As per the regulators, Aman along with his partners had solicited investors residing within the United States & Canada for a diamond Ponzi scheme adding that he would purchase rough colored diamonds and cut, polish, and resell them for profits.
He promoted the investment as high returns with no risk, Aman added that the scheme was backed by a $25 Mln inventory of diamonds, consistent with the allegations.
However, the prosecutors claim Aman “rarely” used investments to purchase rough diamonds and never refined and resold them; the $25 Mln inventory was also an alleged falsehood.
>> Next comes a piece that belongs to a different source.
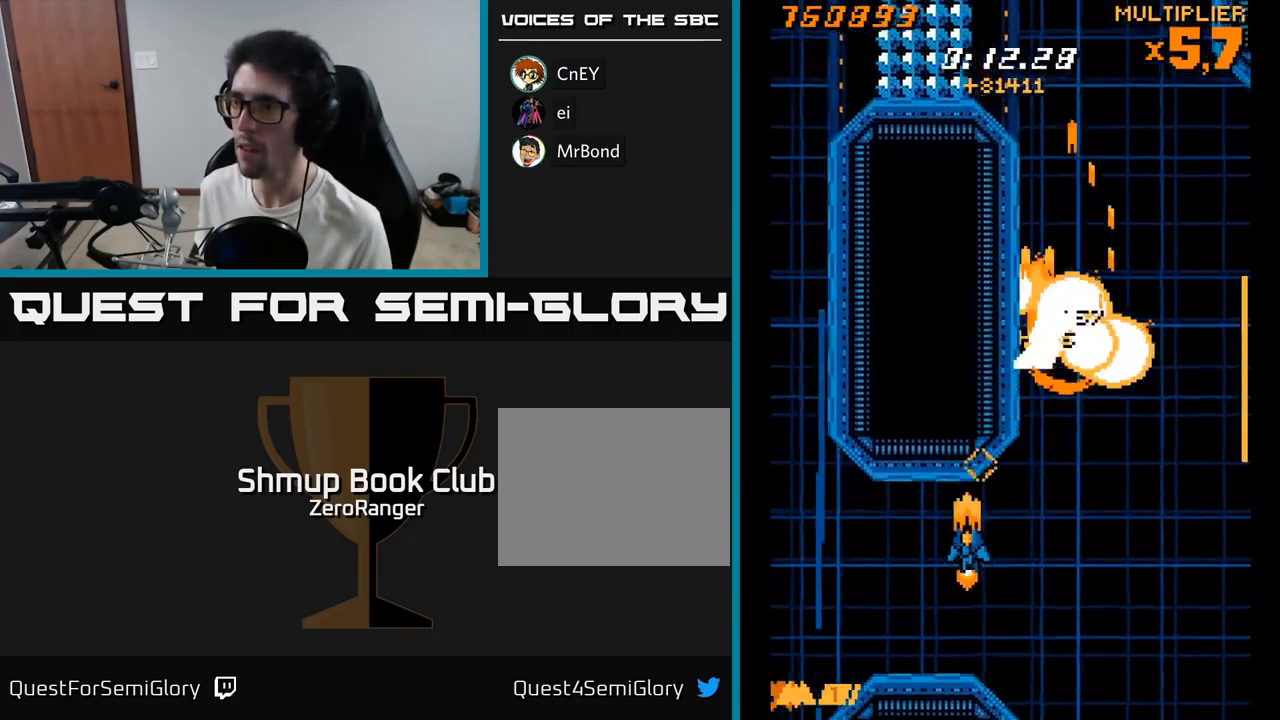
{"buttons": ["X", "DPAD_LEFT"], "right_stick": "center", "events": [[50, "DPAD_DOWN", "down"], [200, "X", "down"], [250, "A", "up"], [250, "DPAD_DOWN", "up"]]}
Aman instead invested interest payments to earlier investors using newer investors’ money & persuaded investors to roll over their investments by falsely claiming their investments were at full value.
Prosecutors alleged that, when the scheme, was approaching near to collapse, Aman launched a new diamond-back cryptocurrency named Argyle Coin & thereby further defrauded the investors.
Again, money from earlier investors was allegedly employed to play “interest” to the earlier investors.
The schemes fleeced “hundreds” of investors for over $25 Mln’s, consistent with the allegations, while Aman allegedly used several of the investor’s funds to “support his own lavish lifestyle.”
Aman made his initial court appearance in West Palm Beach, Florida, earlier in last week.
Also earlier in May, the United States SEC [Securities and Exchange Commission] sentenced to halt the operations of Aman, Argyle coin, and other entities he operated over similar allegations.